Анализируя случай тамильского сепаратизма, Эрик Хобсбаум провел убедительную деконструкцию каждой из составляющих националистического мифа. В частности, утверждение активистов организации «Тигры освобождения Тамила» о том, что тамилы образуют однородную культурно-языковую группу и компактно расселены на Цейлоне (Шри-Ланка), «затушевывает тот факт, что зона обитания тамилов состоит из двух географически изолированных областей, населенных тамилоязычными жителями разного происхождения (коренными цейлонцами и недавно прибывшими из Индии рабочими-иммигрантами соответственно)»
[320]. Кроме того, сепаратисты в своих пропагандистских заявлениях замалчивают то обстоятельство, что в зоне компактного проживания тамилов «есть районы, где до трети жителей составляют сингальцы», а также то обстоятельство, что в этой зоне проживает две пятых (до 41 %) тамилоязычных граждан, которые «отказались считать себя тамилами по национальности, предпочтя определение «мусульманин» («мавр»)»

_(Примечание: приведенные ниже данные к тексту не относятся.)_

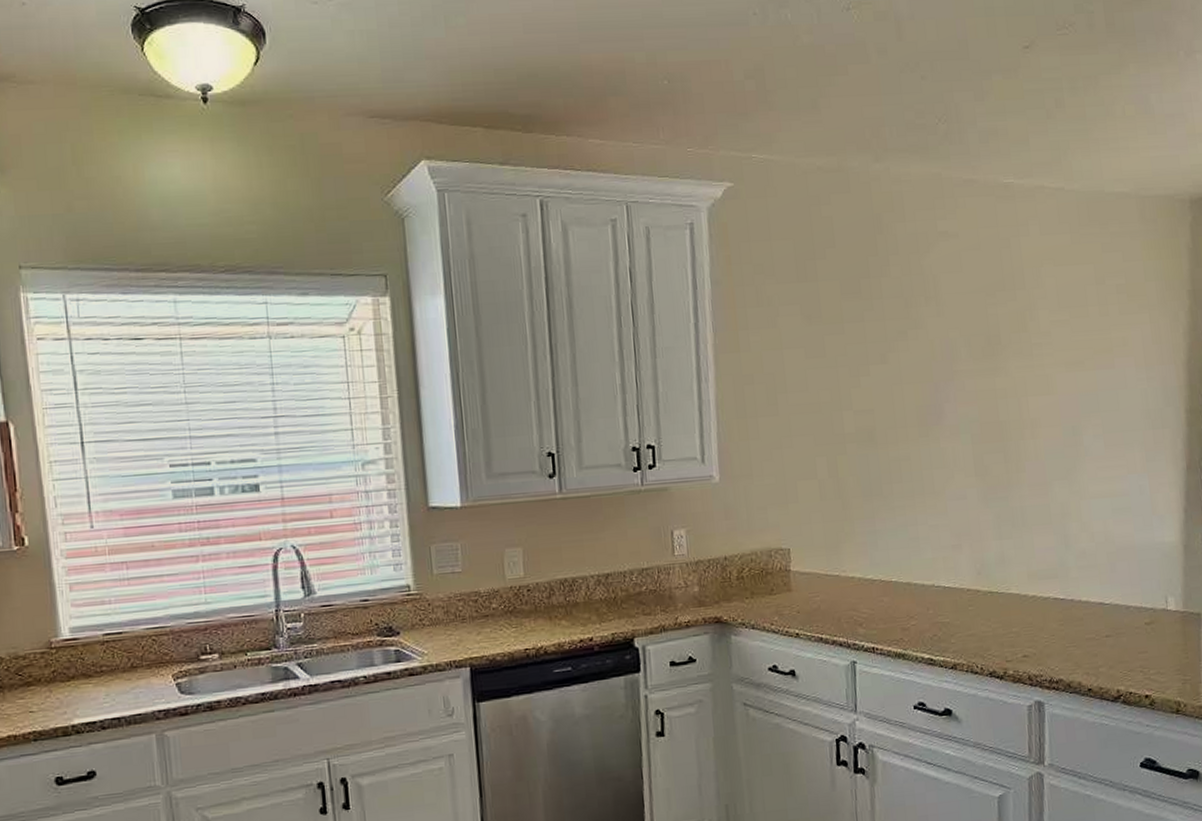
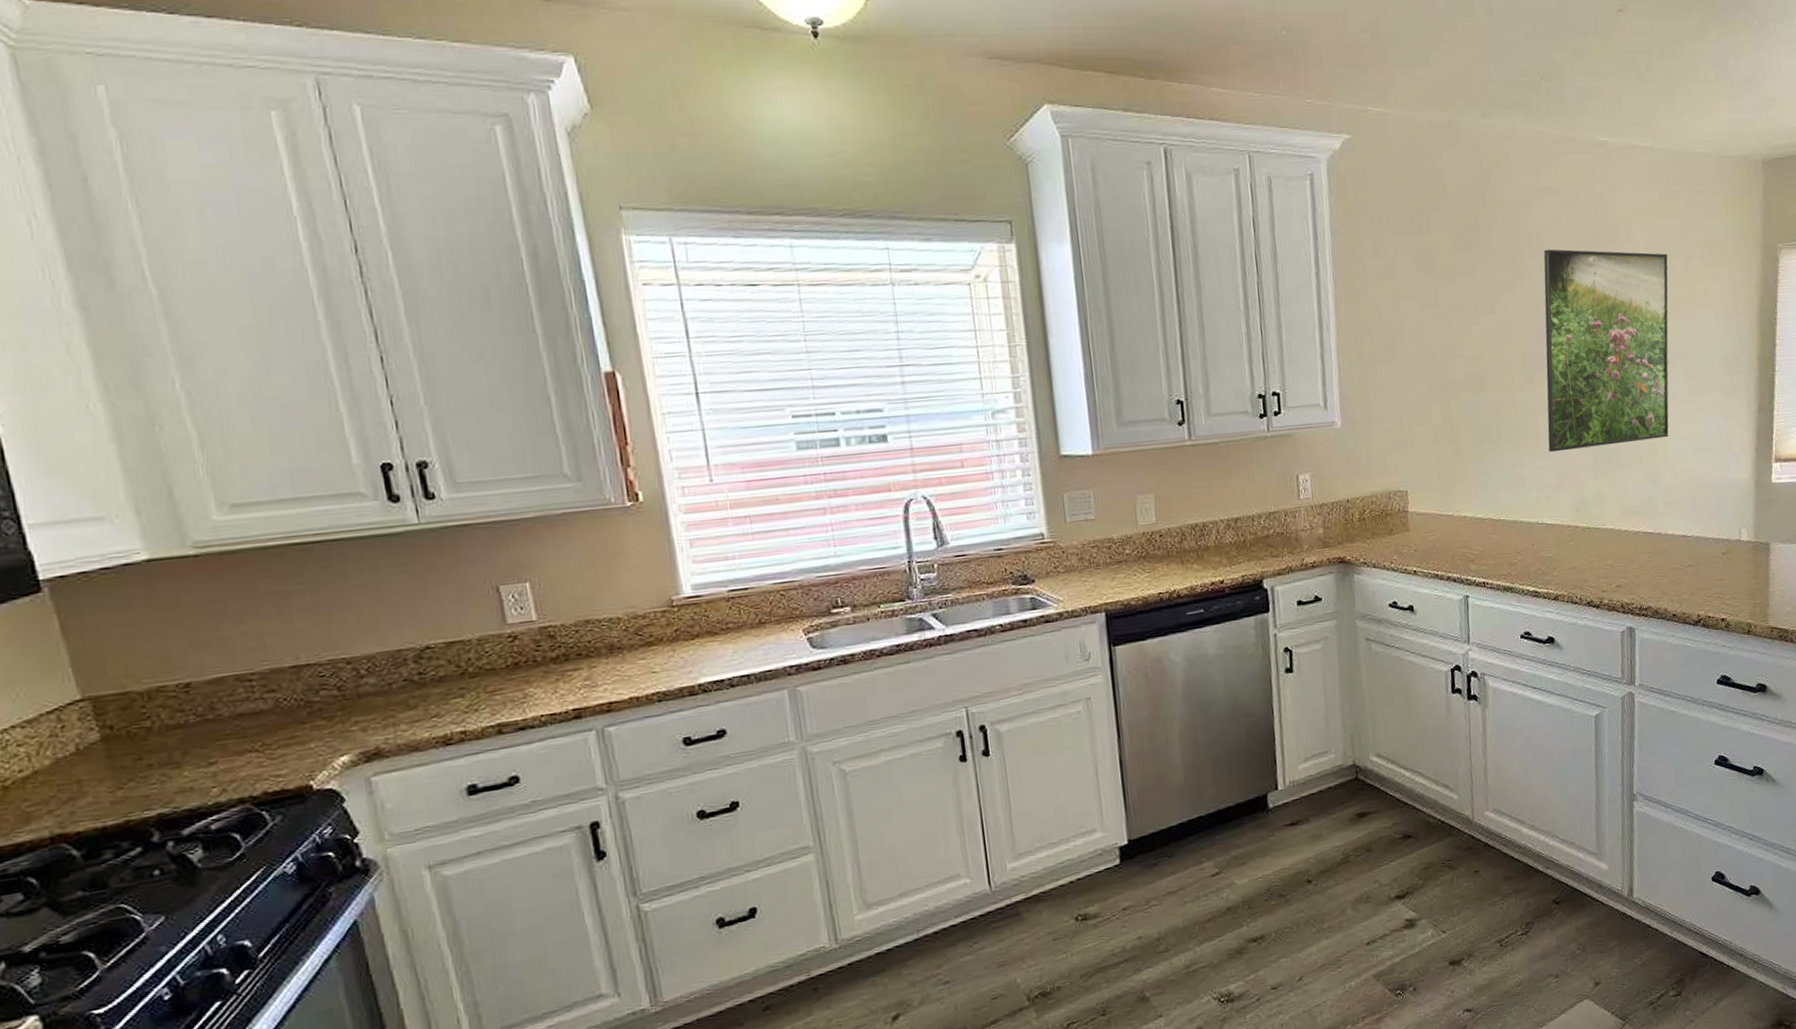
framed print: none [941,296,1083,511] -> present [1543,249,1669,453]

[321]. Таким образом, перед нами не одна группа (с единой историей и коллективной «памятью»), а три разные группы, которые только внешний взгляд может принять за одну.
Особая роль в возникновении этнических конфликтов принадлежит интеллектуальным элитам. Применительно к их деятельности можно вести речь об идеологическом производстве конфликтов. Во-первых, обществоведы, выполняющие функцию экспертов, консультируют политиков, принимающих решения. Во-вторых, ученые воздействуют на общество через массмедиа. Идеологическими конструкциями, которые интеллектуалы забрасывают в массы, они определяют направление трансформации общественного сознания.
В. Тишков, посвятивший целый ряд работ анализу этого феномена, обратил внимание на то, что грузино-абхазскому конфликту начала 1990-х гг. предшествовали споры обществоведов о том, на каком языке были сделаны каменные надписи местных памятников древности. В этих спорах живейшее участие принимали Владислав Ардзинба и Звиад Гамсахурдиа (первый — историк, второй — филолог). То, что первые вооруженные столкновения между абхазами и грузинами начались почти сразу после дискуссии в газетах между Ардзинбой и Гамсахурдия, в высшей степени симптоматично. Симптоматична и роль, которую сыграла книга А. Авторханова «Убийство чечено-ингушского народа» в инициировании сепаратистских настроений в Чечне. От того, в каких терминах участники социального действия осмысляют общественную действительность, зависит сам характер этой действительности. И, разумеется, то направление, в котором те или иные акторы будут ее преобразовывать. «Народоубийство», «этноцид», «национальное освобождение», «разделенный народ», «400 лет чеченского сопротивления» — такие метафоры превращаются в страшную разрушительную силу, становясь императивом политического действия.
Разумеется, значимость идеологических факторов в возникновении и развитии этнических конфликтов не следует преувеличивать. Как мы уже отмечали выше, почву конфликта создают в первую очередь обстоятельства социально-структурного свойства. Характерный пример долговременного межэтнического противостояния дает такая развитая европейская страна как Бельгия. На сегодняшний день здесь, несмотря на целый ряд глубоких политических реформ, остается нерешенным вопрос, сохранится ли Бельгия как федерация, или единое государство распадется из-за противоречий между этнолингвистическими группами.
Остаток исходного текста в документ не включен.